- _Source excerpt_
HYROX Cardiff & Lisboa 2026: Results and Podiums
Two HYROX races landed within 72 hours of each other at the end of April and start of May. Cardiff ran on April 29, Lisboa on May 1. The back-to-back timing wasn't accidental. With the Stockholm World Championships on the horizon, the circuit is compressing its final qualifier windows, and both events drew competitive fields across every division.
Here's a full breakdown of who reached the podium, what the winning times signal about where each division stands, and what you should take from these results if you're tapering for Stockholm.
Cardiff, April 29: Full Divisional Results
HYROX Cardiff produced strong performances across the Open, Pro, and Doubles categories. The venue and field size contributed to competitive racing, with athletes from the UK, Ireland, and continental Europe making up the bulk of the start lists.
Men's Open saw the top finisher cross the line in approximately 59:42, a sub-hour effort that reflects how much the general male competitive pool has improved over the past two seasons. Second and third placed athletes came in at 1:01:08 and 1:02:33 respectively.

Stored data:

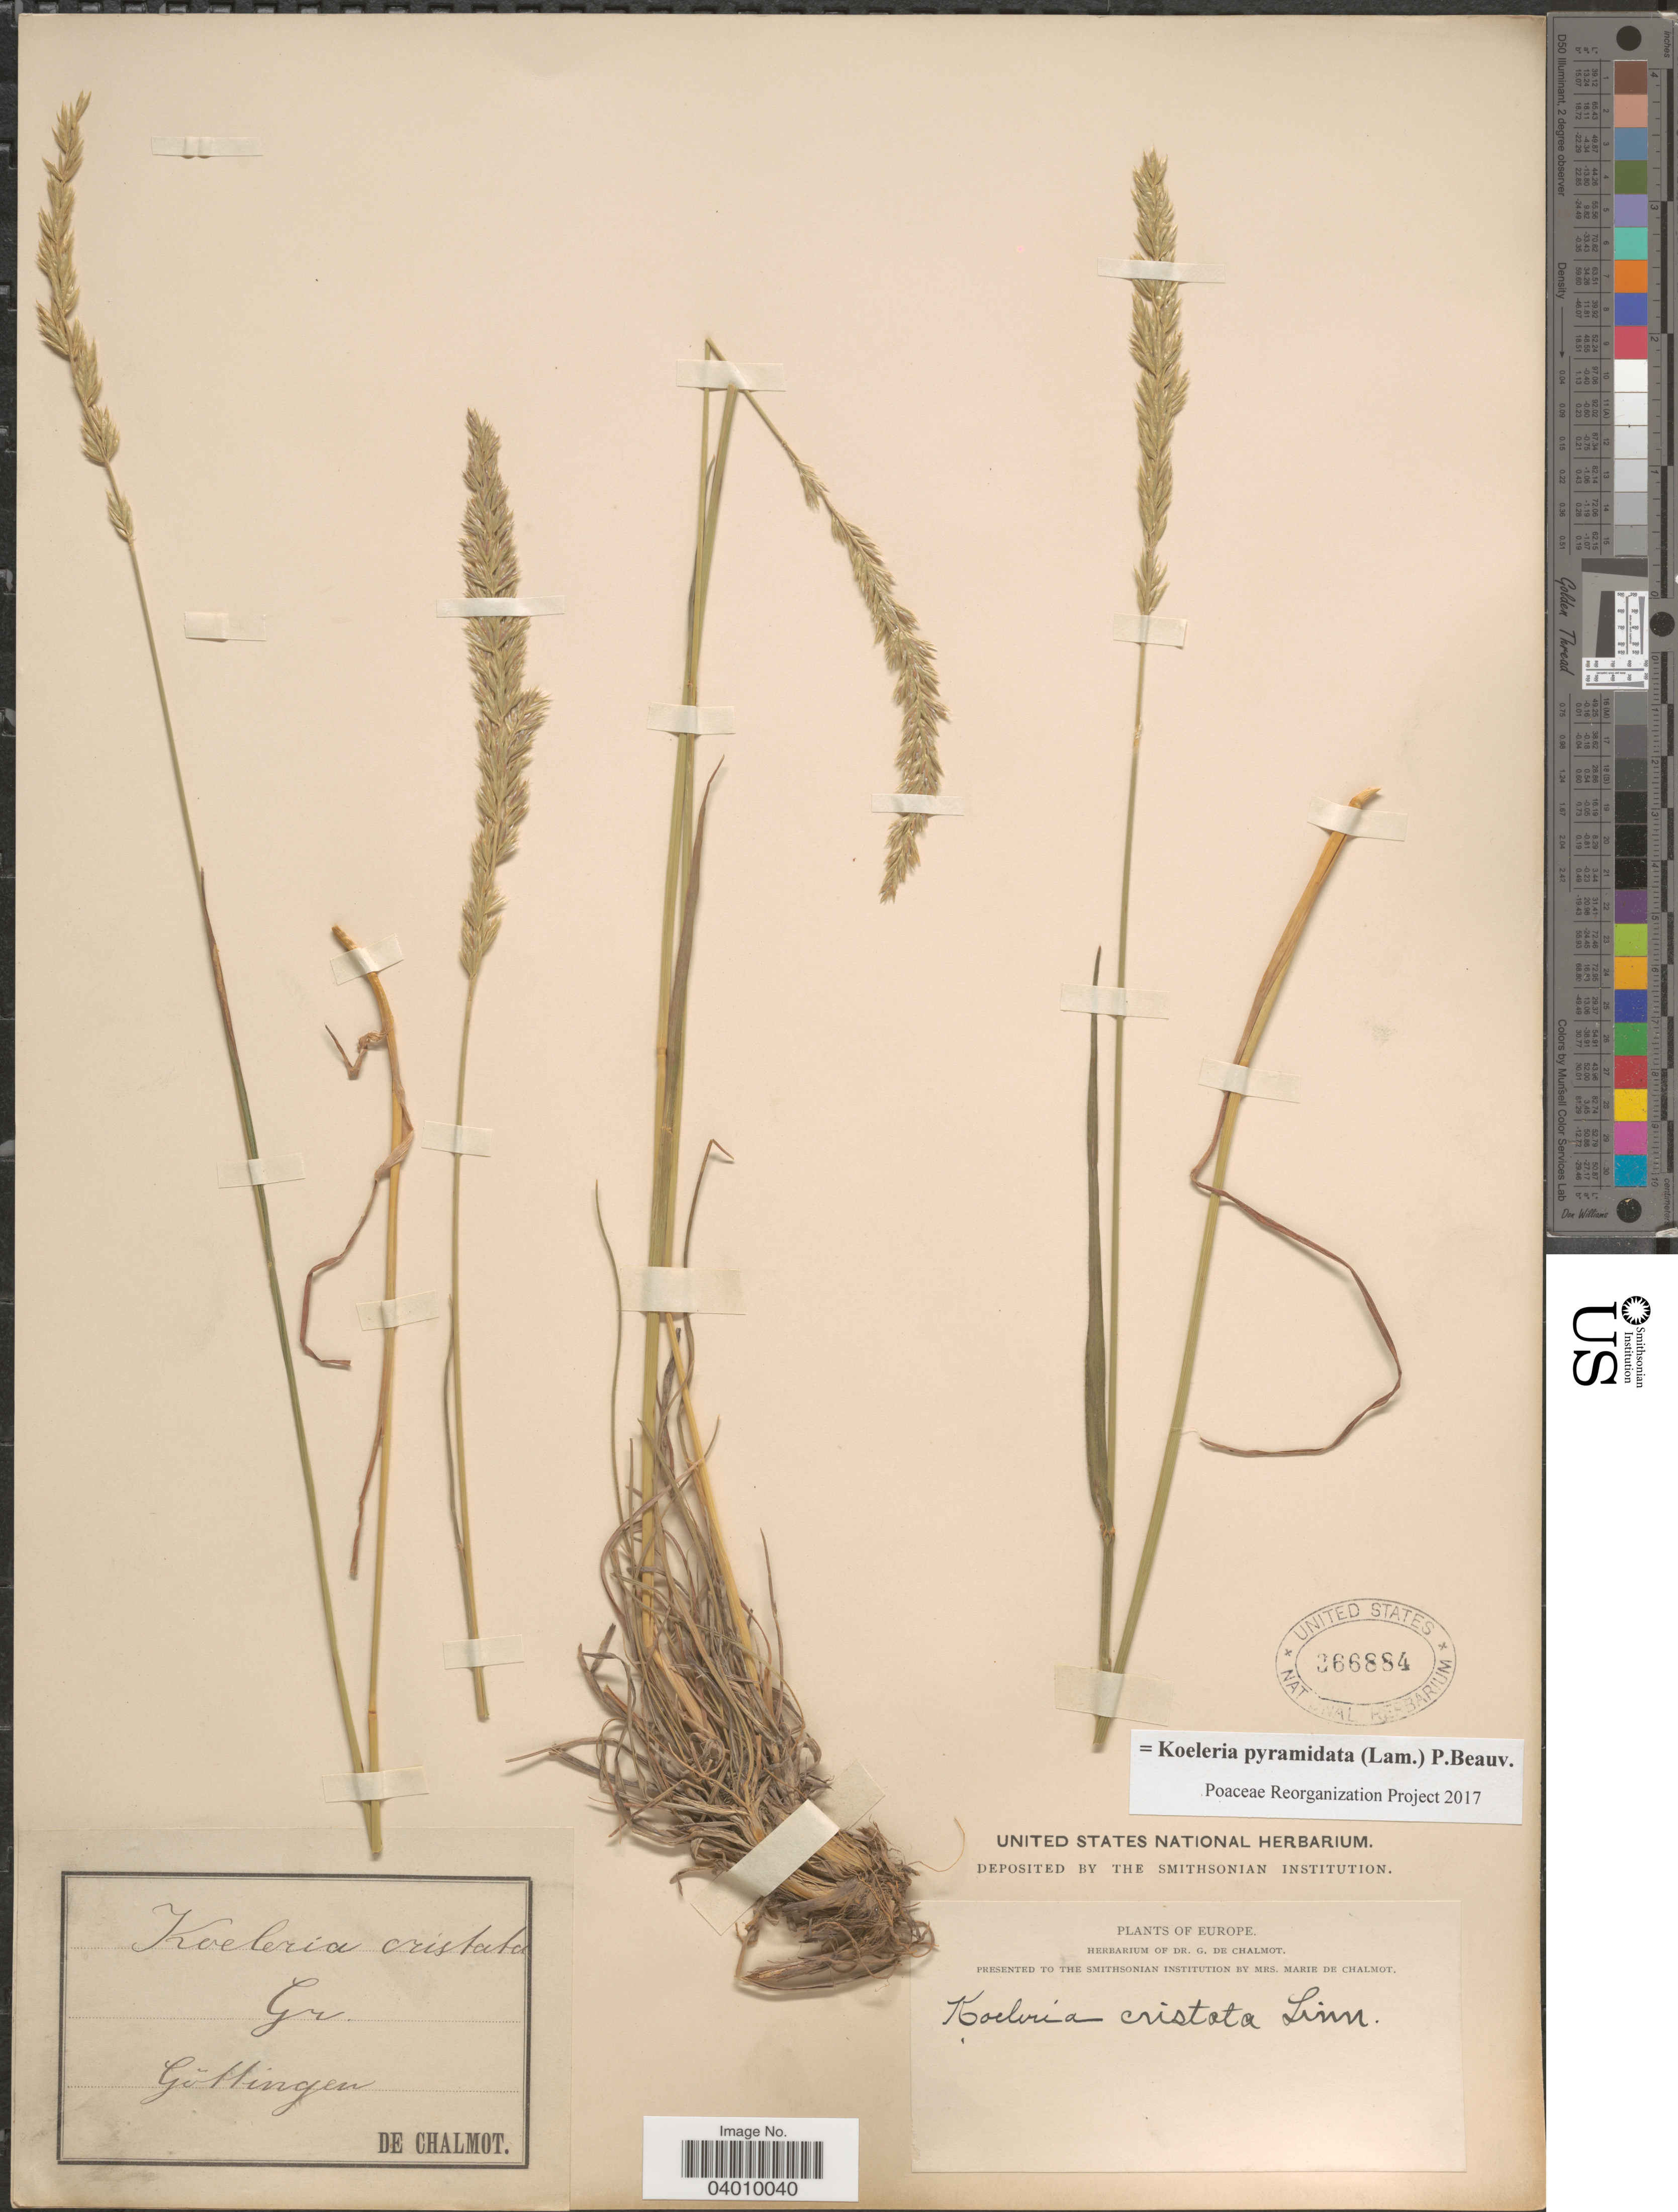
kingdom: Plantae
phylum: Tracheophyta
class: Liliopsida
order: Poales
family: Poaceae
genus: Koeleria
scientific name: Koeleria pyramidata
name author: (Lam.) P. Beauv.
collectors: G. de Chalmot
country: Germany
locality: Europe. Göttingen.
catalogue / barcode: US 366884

- _Tasks to complete_
1. Rewrite the stretch of the HYROX results article from "Cardiff, April 29: Full" through "the start lists.", switching "athletes" to "competitors".
2. Answer these questions using the HYROX results article:
(a) On what date did the Lisboa race take place?
(b) In which city will the World Championships be held?
(c) What time did the second-place finisher post in Men's Open at Cardiff?
3. Using the HYROX results article, explain why the Cardiff and Lisboa races were held so close together.
The lines have no connection to the HYROX results article.

- _Answers by task_
1.
Cardiff, April 29: Full Divisional Results
HYROX Cardiff produced strong performances across the Open, Pro, and Doubles categories. The venue and field size contributed to competitive racing, with competitors from the UK, Ireland, and continental Europe making up the bulk of the start lists.

2.
(a) May 1
(b) Stockholm
(c) 1:01:08

3. The World Championships in Stockholm are approaching, so the circuit is compressing its final qualifier windows. That is why the two races were placed within 72 hours of each other.